The tesla is an SI unit for measuring the strength of a magnetic field. Its symbol is T. The unit is named after the famous inventor Nikola Tesla, who discovered the alternating current, among hundreds of other phenomena. A magnetic field of one tesla is about 30,000 times as powerful as the Earth's magnetic field. However, because the quantity of teslas is computed by dividing the total magnetic flux (power) by area, magnetic fields of high tesla can be achieved by concentrating them in a small space.
For a magnetic flux density to equal 1 tesla, a force of 1 newton must act on a wire of length 1 meter carrying 1 ampere of current. A newton -- the force required to accelerate a 1 kg weight at one meter per second squared -- is a lot of force for a magnetic field to exert, and is not easily achieved. The most powerful superconducting electromagnets only produce magnetic fields of around 20T.

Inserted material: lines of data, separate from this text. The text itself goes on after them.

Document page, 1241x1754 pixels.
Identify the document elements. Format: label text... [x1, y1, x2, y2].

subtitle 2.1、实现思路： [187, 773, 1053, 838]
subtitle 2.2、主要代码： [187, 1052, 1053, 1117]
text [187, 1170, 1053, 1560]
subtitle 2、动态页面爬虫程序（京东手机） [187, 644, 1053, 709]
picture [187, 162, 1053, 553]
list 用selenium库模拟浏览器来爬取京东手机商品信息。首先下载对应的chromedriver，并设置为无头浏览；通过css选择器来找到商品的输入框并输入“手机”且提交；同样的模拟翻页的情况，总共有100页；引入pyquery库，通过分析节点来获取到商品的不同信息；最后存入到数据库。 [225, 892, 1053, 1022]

The most powerful continuous magnetic field yet generated measures 45T, and the strongest destructive pulse magnet about 850T. A gauss, another unit for measuring magnetism, is 1/10,000th of a tesla. The gamma, still another unit used in geophyics to measure magnetic fields, is one billionth of a tesla.

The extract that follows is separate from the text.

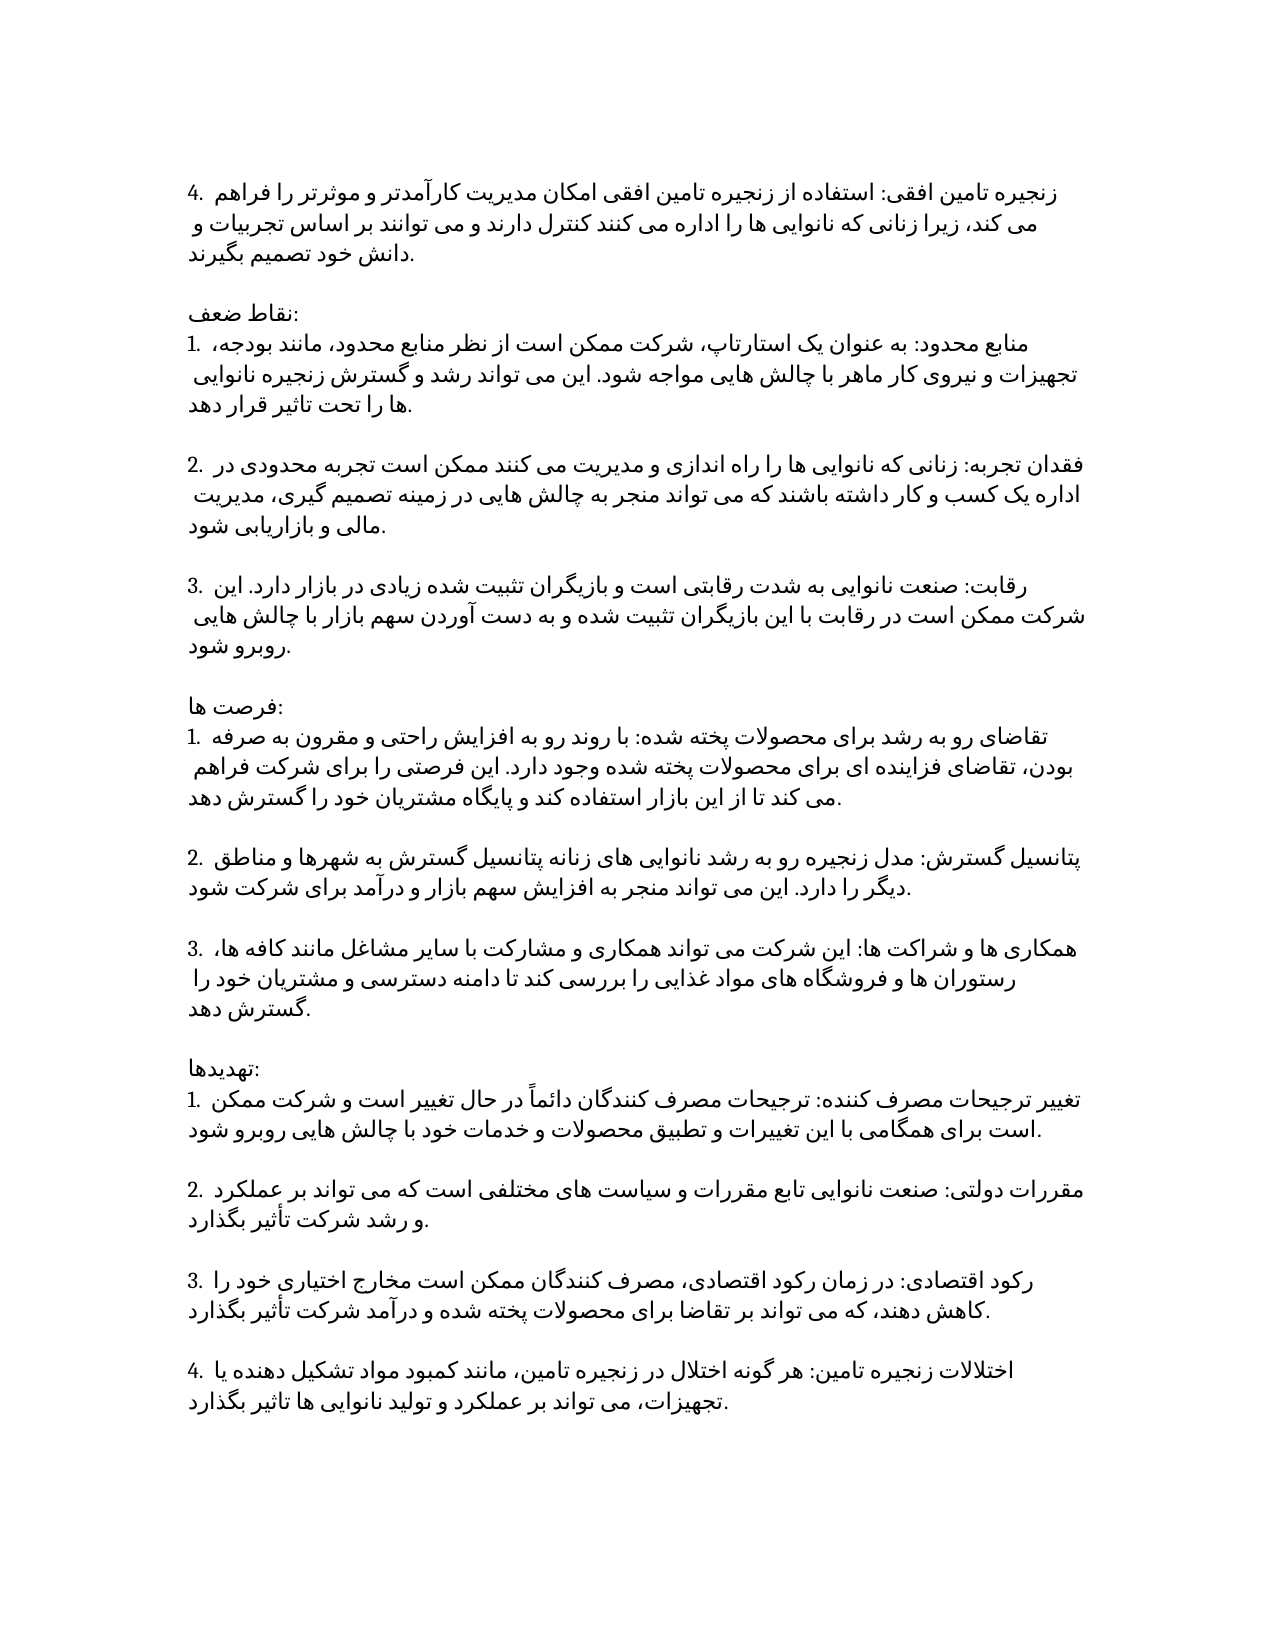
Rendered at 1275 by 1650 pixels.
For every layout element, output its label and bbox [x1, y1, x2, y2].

A weber, another SI unit, is used to measure magnetic flux, whereas the tesla is used to measure magnetic flux density, commonly understood as a magnetic field. It is possible for a given material to become entirely saturated with magnetic flux. For example, 10 teslas is considered to be the upper limit of niobium-titanium accelerator magnets.
Medical magnetic resonance imaging typically sustains a field strength of 2T. A large loudspeaker magnet generates 1T. Exotic cosmic objects such as the magnetar, a neutron star with a massive magnetic field, produce between 0.1 and 100 gigateslas. This is enough to wipe a credit card at a distance equivalent to the gap between the Earth and the Sun.